[Start Records for processing]

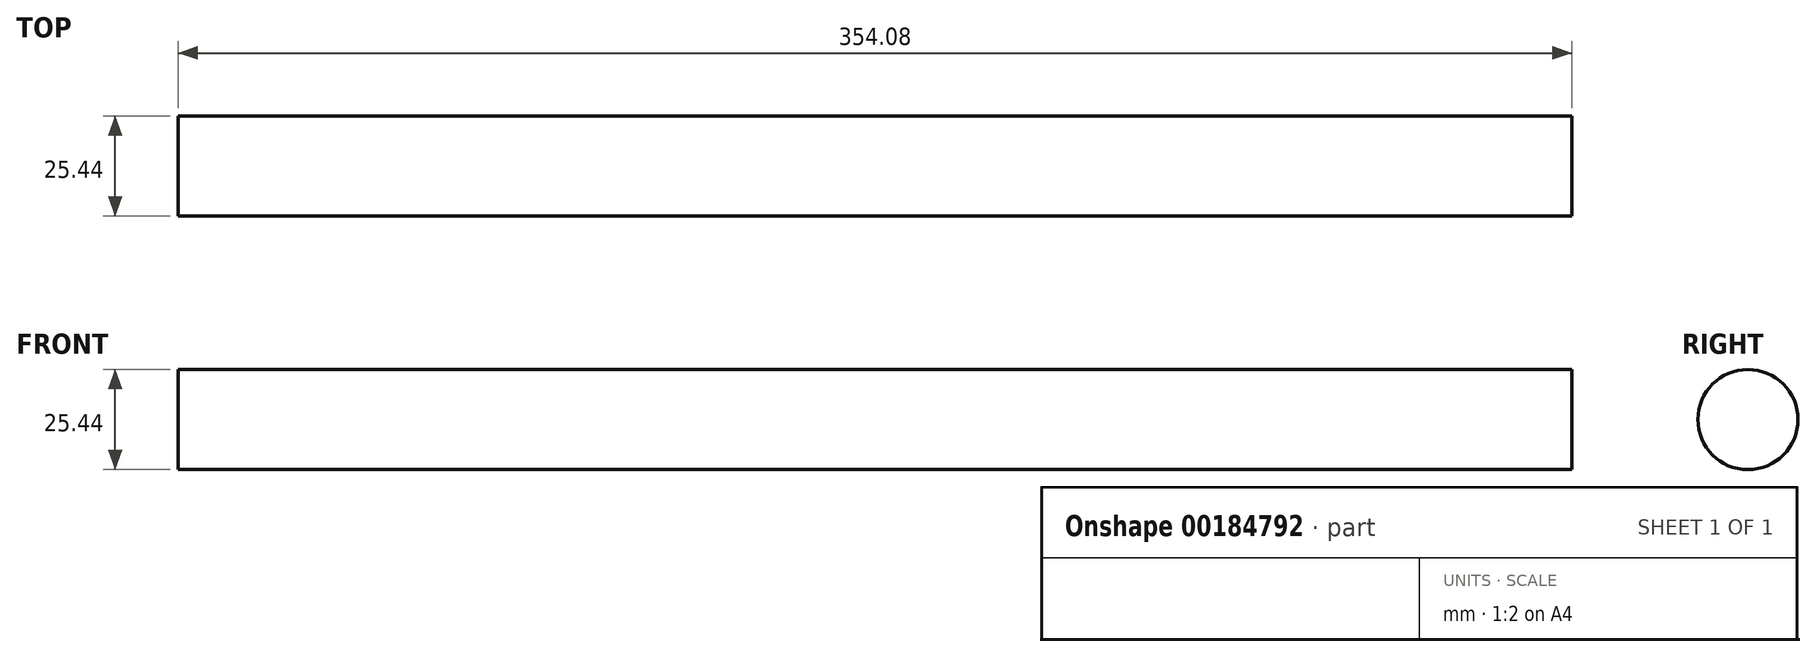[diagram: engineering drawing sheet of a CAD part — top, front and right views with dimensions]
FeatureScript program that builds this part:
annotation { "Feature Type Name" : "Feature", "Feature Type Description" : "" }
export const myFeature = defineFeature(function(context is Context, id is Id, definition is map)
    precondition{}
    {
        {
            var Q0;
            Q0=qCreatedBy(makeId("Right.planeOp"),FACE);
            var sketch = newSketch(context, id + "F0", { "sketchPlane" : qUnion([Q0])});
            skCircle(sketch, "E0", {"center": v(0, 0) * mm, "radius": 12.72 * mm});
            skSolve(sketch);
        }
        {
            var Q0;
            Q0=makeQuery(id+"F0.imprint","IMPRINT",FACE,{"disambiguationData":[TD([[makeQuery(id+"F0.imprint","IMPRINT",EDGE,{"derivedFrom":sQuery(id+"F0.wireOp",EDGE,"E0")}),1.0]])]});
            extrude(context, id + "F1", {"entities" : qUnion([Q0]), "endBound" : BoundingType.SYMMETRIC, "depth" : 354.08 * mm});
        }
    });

[End Records for processing]

Copy the whole listing above again, character for character, but omit the picture.

[diagram: engineering drawing sheet of a CAD part — top, front and right views with dimensions]
FeatureScript program that builds this part:
annotation { "Feature Type Name" : "Feature", "Feature Type Description" : "" }
export const myFeature = defineFeature(function(context is Context, id is Id, definition is map)
    precondition{}
    {
        {
            var Q0;
            Q0=qCreatedBy(makeId("Right.planeOp"),FACE);
            var sketch = newSketch(context, id + "F0", { "sketchPlane" : qUnion([Q0])});
            skCircle(sketch, "E0", {"center": v(0, 0) * mm, "radius": 12.72 * mm});
            skSolve(sketch);
        }
        {
            var Q0;
            Q0=makeQuery(id+"F0.imprint","IMPRINT",FACE,{"disambiguationData":[TD([[makeQuery(id+"F0.imprint","IMPRINT",EDGE,{"derivedFrom":sQuery(id+"F0.wireOp",EDGE,"E0")}),1.0]])]});
            extrude(context, id + "F1", {"entities" : qUnion([Q0]), "endBound" : BoundingType.SYMMETRIC, "depth" : 354.08 * mm});
        }
    });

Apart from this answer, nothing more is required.